Failure to Conduct Weekly Skin Assessments
Penalty
Summary
The facility failed to maintain medical records in accordance with professional standards and policy for weekly skin evaluations and assessments for one resident. The facility's policy, titled 'Prevention and Treatment Overview,' mandates weekly skin integrity reviews to proactively identify changes in skin condition. However, a review of the resident's records revealed that only four skin checks were completed over a four-month period, contrary to the policy requirement of weekly documentation. The Director of Nursing (DON) acknowledged the oversight, stating that the skin checks should have been documented weekly but were not. The resident involved was admitted to the facility in 2013 and readmitted with diagnoses including wasting and atrophy, unspecified occlusion, and aphasia. During the period in question, the resident's records showed a knot on the forehead, which was noted in the limited skin assessments conducted. The DON confirmed that the facility missed the required weekly assessments and documentation, which should have been performed as per the facility's policy.
Plan Of Correction
This plan of correction is submitted as required under state and federal laws. The submission of this plan of correction does not constitute an admission on the part of the skilled nursing facility as to the accuracy of the surveyor's findings or the conclusion drawn there from. The plan of correction does not constitute a deficiency or that the scope and severity regarding any of the deficiencies cited are correctly applied. Any changes to facility policy and procedures should be considered remedial measures as that concept is employed in rule 407 of the federal rules of evidence and should be inadmissible in any proceeding on that basis. The facility submits this plan of correction with the intention that it be inadmissible by any third party in any civil or criminal action against the facility or any employee, agent, officer, director, or shareholders of the facility. The facility has not waived any of its rights to contest any of these allegations or any allegation or action. F-842, Resident Records-Identifiable Information Element #1. Skin check for Resident #1 was completed and documented in the electronic medical record. No new areas of concern were identified.
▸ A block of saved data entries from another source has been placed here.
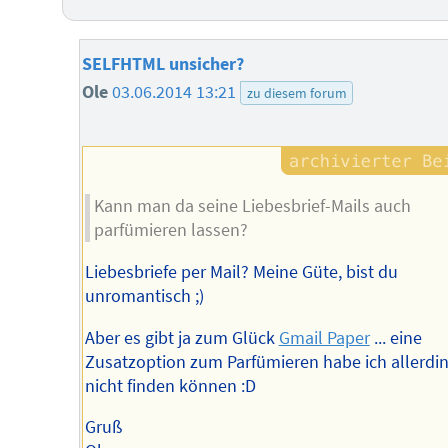
SELFHTML unsicher?
Ole
03.06.2014 13:21
zu diesem forum
Kann man da seine Liebesbrief-Mails auch
parfümieren lassen?
Liebesbriefe per Mail? Meine Güte, bist du
unromantisch ;)
Aber es gibt ja zum Glück
Gmail Paper
... eine
Zusatzoption zum Parfümieren habe ich allerdi
nicht finden können :D
Gruß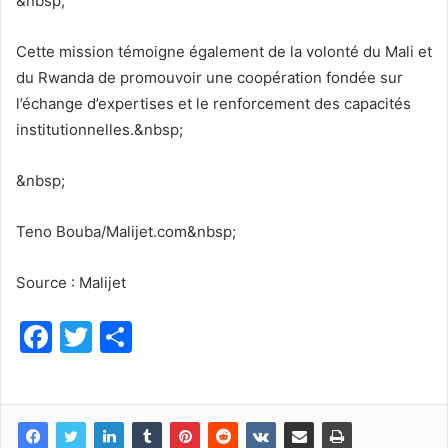
&nbsp;
Cette mission témoigne également de la volonté du Mali et
du Rwanda de promouvoir une coopération fondée sur
l’échange d’expertises et le renforcement des capacités
institutionnelles.&nbsp;
&nbsp;
Teno Bouba/Malijet.com&nbsp;
Source : Malijet
F
T
P
a
w
ar
c
itt
ta
e
er
g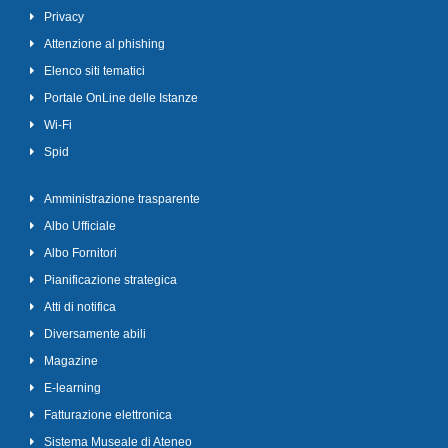
Privacy
Attenzione al phishing
Elenco siti tematici
Portale OnLine delle Istanze
Wi-Fi
Spid
Amministrazione trasparente
Albo Ufficiale
Albo Fornitori
Pianificazione strategica
Atti di notifica
Diversamente abili
Magazine
E-learning
Fatturazione elettronica
Sistema Museale di Ateneo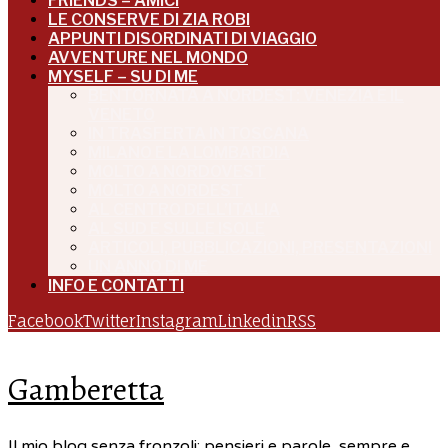
FRIENDS – AMICI
LE CONSERVE DI ZIA ROBI
APPUNTI DISORDINATI DI VIAGGIO
AVVENTURE NEL MONDO
MYSELF – SU DI ME
BENTORNATA A NORDEST: VENEZIA E IL
VENETO
IN TRASFERTA IN TOSCANA
MILANO E LA LOMBARDIA
MOLTO A NORDOVEST
MOLTO A NORDEST
AL CENTRO DELL’ITALIA
AL SUD E SULLE ISOLE
ARTICOLI, PUBBLICAZIONI, PRESENTAZIONI
UN ANNO DI ME
INFO E CONTATTI
Facebook
Twitter
Instagram
Linkedin
RSS
Gamberetta
Il mio blog senza fronzoli: pensieri e parole, sempre e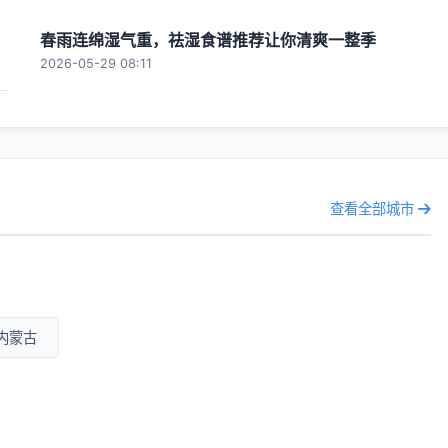
春雨连绵湿气重，祛湿食谱推荐让你清爽一整季
2026-05-29 08:11
查看全部城市
内蒙古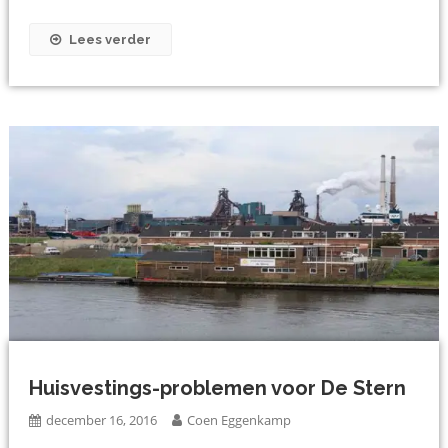
Lees verder
Huisvestings-problemen voor De Stern
december 16, 2016
Coen Eggenkamp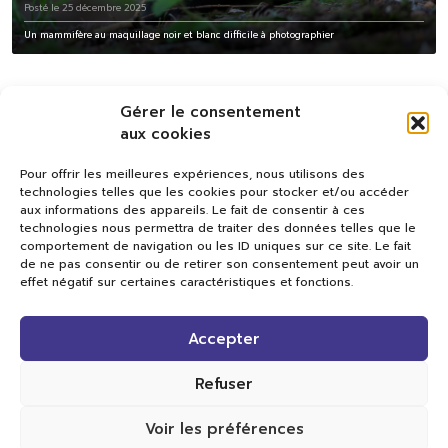
Posté le 25 décembre 2025
Un mammifère au maquillage noir et blanc difficile à photographier
Gérer le consentement
aux cookies
Pour offrir les meilleures expériences, nous utilisons des
technologies telles que les cookies pour stocker et/ou accéder
aux informations des appareils. Le fait de consentir à ces
technologies nous permettra de traiter des données telles que le
comportement de navigation ou les ID uniques sur ce site. Le fait
de ne pas consentir ou de retirer son consentement peut avoir un
effet négatif sur certaines caractéristiques et fonctions.
Val TV
Accepter
Centre de Compétences Médias
Rue du Pont-Neuf 24
1341 L’Orient
Refuser
+41 21 565 17 77 |
info@valtv.ch
Voir les préférences
© 2026
Val TV.
Tous droits réservés.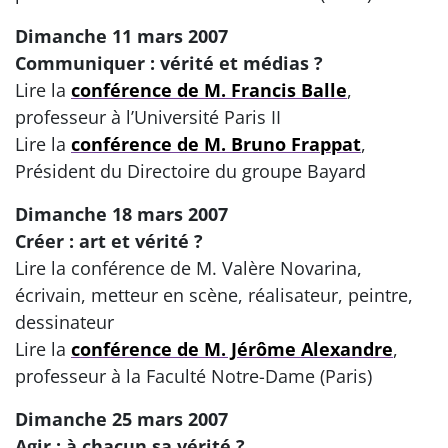
Dimanche 11 mars 2007
Communiquer : vérité et médias ?
Lire la
conférence de M. Francis Balle
,
professeur à l’Université Paris II
Lire la
conférence de M. Bruno Frappat
,
Président du Directoire du groupe Bayard
Dimanche 18 mars 2007
Créer : art et vérité ?
Lire la conférence de M. Valère Novarina,
écrivain, metteur en scène, réalisateur, peintre,
dessinateur
Lire la
conférence de M. Jérôme Alexandre
,
professeur à la Faculté Notre-Dame (Paris)
Dimanche 25 mars 2007
Agir : à chacun sa vérité ?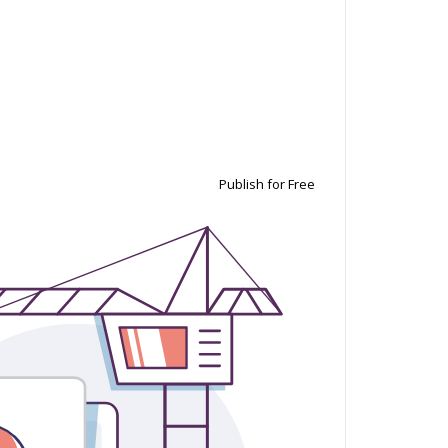
Publish for Free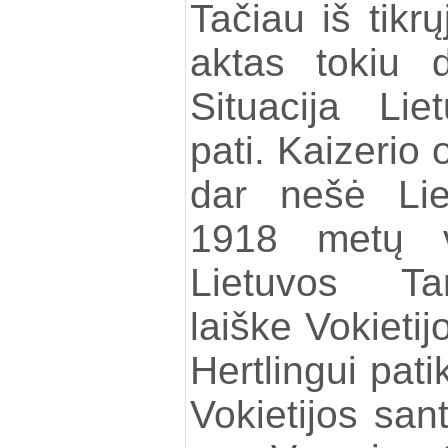
Tačiau iš tikr
aktas tokiu 
Situacija Lie
pati. Kaizerio 
dar nešė Li
1918 metų v
Lietuvos Ta
laiške Vokietij
Hertlingui pati
Vokietijos san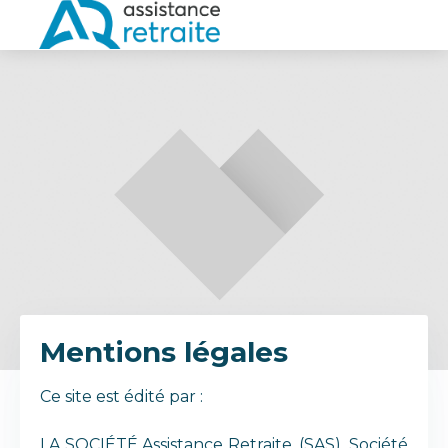
Mentions légales
Ce site est édité par :
LA SOCIÉTÉ Assistance Retraite, (SAS), Société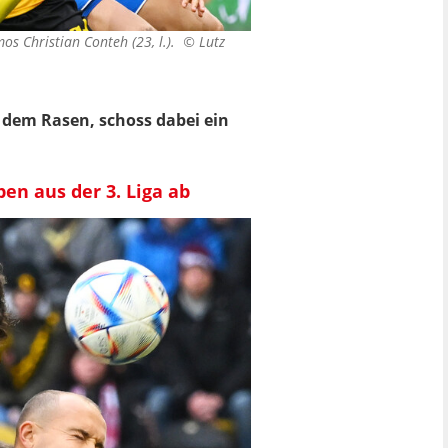
mos Christian Conteh (23, l.). ©
Lutz
f dem Rasen, schoss dabei ein
en aus der 3. Liga ab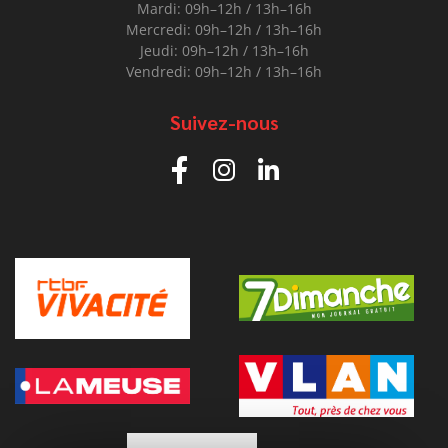
Mardi: 09h–12h / 13h–16h
Mercredi: 09h–12h / 13h–16h
Jeudi: 09h–12h / 13h–16h
Vendredi: 09h–12h / 13h–16h
Suivez-nous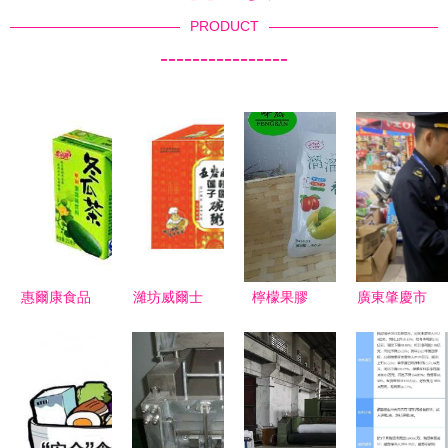
PRODUCT
----------------
惠爾康食品
濰坊威爾士
檸檬果膠
廣東肇慶市
飲料系列
食品代理經
價格、型
場監管部門
特價批發渠
銷意向分析
號、圖片及
重拳出擊，
道全解析
食品銷售指
嚴打食品銷
南
售“無底
線”營銷亂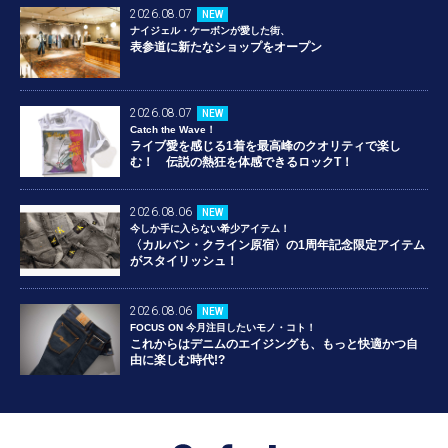
2026.08.07
NEW
ナイジェル・ケーボンが愛した街、
表参道に新たなショップをオープン
2026.08.07
NEW
Catch the Wave！
ライブ愛を感じる1着を最高峰のクオリティで楽し
む！ 伝説の熱狂を体感できるロックT！
2026.08.06
NEW
今しか手に入らない希少アイテム！
〈カルバン・クライン原宿〉の1周年記念限定アイテム
がスタイリッシュ！
2026.08.06
NEW
FOCUS ON 今月注目したいモノ・コト！
これからはデニムのエイジングも、もっと快適かつ自
由に楽しむ時代!?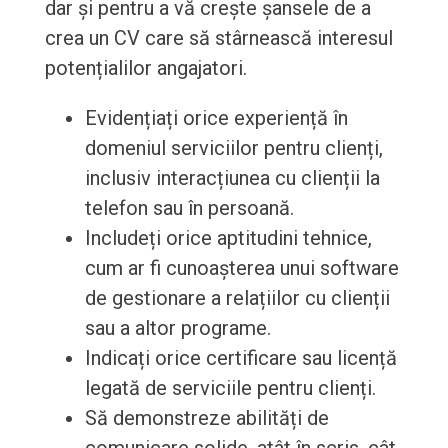
dar și pentru a vă crește șansele de a
crea un CV care să stârnească interesul
potențialilor angajatori.
Evidențiați orice experiență în
domeniul serviciilor pentru clienți,
inclusiv interacțiunea cu clienții la
telefon sau în persoană.
Includeți orice aptitudini tehnice,
cum ar fi cunoașterea unui software
de gestionare a relațiilor cu clienții
sau a altor programe.
Indicați orice certificare sau licență
legată de serviciile pentru clienți.
Să demonstreze abilități de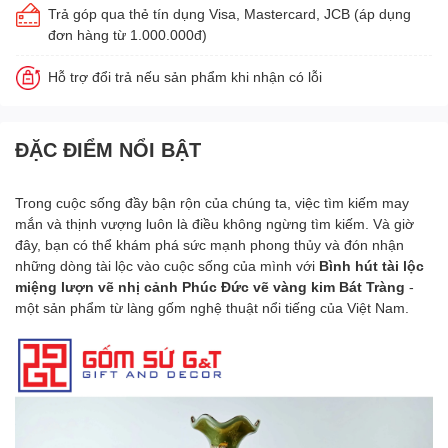
Trả góp qua thẻ tín dụng Visa, Mastercard, JCB (áp dụng
đơn hàng từ 1.000.000đ)
Hỗ trợ đổi trả nếu sản phẩm khi nhận có lỗi
ĐẶC ĐIỂM NỔI BẬT
Trong cuộc sống đầy bận rộn của chúng ta, việc tìm kiếm may
mắn và thịnh vượng luôn là điều không ngừng tìm kiếm. Và giờ
đây, bạn có thể khám phá sức mạnh phong thủy và đón nhận
những dòng tài lộc vào cuộc sống của mình với
Bình hút tài lộc
miệng lượn vẽ nhị cảnh Phúc Đức vẽ vàng kim
Bát Tràng
-
một sản phẩm từ làng gốm nghệ thuật nổi tiếng của Việt Nam.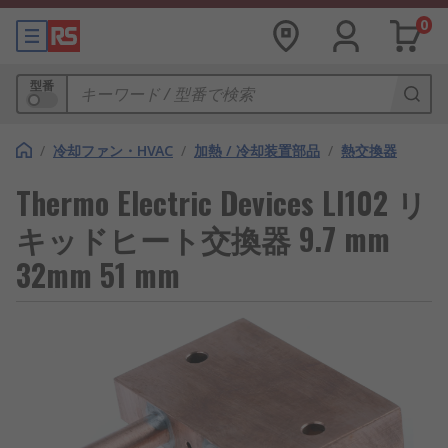
0
型番
/
冷却ファン・HVAC
/
加熱 / 冷却装置部品
/
熱交換器
Thermo Electric Devices LI102 リ
キッドヒート交換器 9.7 mm
32mm 51 mm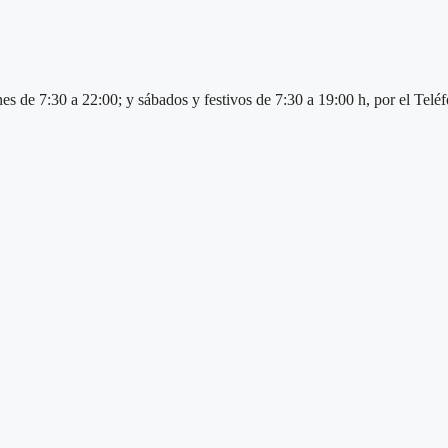
nes de 7:30 a 22:00; y sábados y festivos de 7:30 a 19:00 h, por el Tel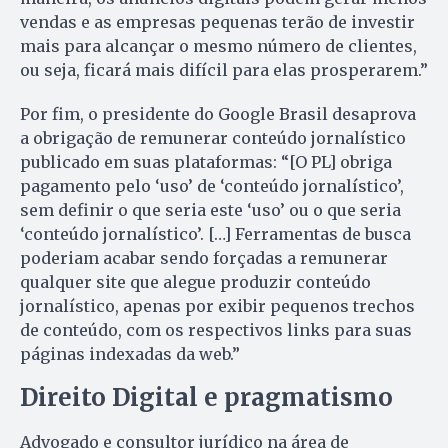
vendas e as empresas pequenas terão de investir
mais para alcançar o mesmo número de clientes,
ou seja, ficará mais difícil para elas prosperarem.”
Por fim, o presidente do Google Brasil desaprova
a obrigação de remunerar conteúdo jornalístico
publicado em suas plataformas: “[O PL] obriga
pagamento pelo ‘uso’ de ‘conteúdo jornalístico’,
sem definir o que seria este ‘uso’ ou o que seria
‘conteúdo jornalístico’. […] Ferramentas de busca
poderiam acabar sendo forçadas a remunerar
qualquer site que alegue produzir conteúdo
jornalístico, apenas por exibir pequenos trechos
de conteúdo, com os respectivos links para suas
páginas indexadas da web.”
Direito Digital e pragmatismo
Advogado e consultor jurídico na área de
Element #2. Director of Nursing (DON) and/or designee conducted a full-house skin sweep on current residents to identify any new areas of skin. No new areas of concern were identified. Element #3. The Director of Nursing (DON) and/or designee will educate current licensed clinical staff on performing weekly skin checks on active residents and documenting findings in the electronic medical record timely and efficiently. Physicians and families will be notified of any newly identified skin and any new orders will be transcribed into the electronic medical record as indicated. Element #4. Director of Nursing (DON) and/or designee will audit the weekly skin checks for active residents in the electronic medical record every week for eight (8) weeks to ensure that the weekly skin checks are being performed timely. Results of the audits will be brought by the Nursing Home Administrator (NHA) or Director of Nursing (DON) and discussed at monthly Quality Assurance Performance Improvement meetings for review and recommendation for three months. Element #5. Facility's Allegation of Compliance Date is , 20205.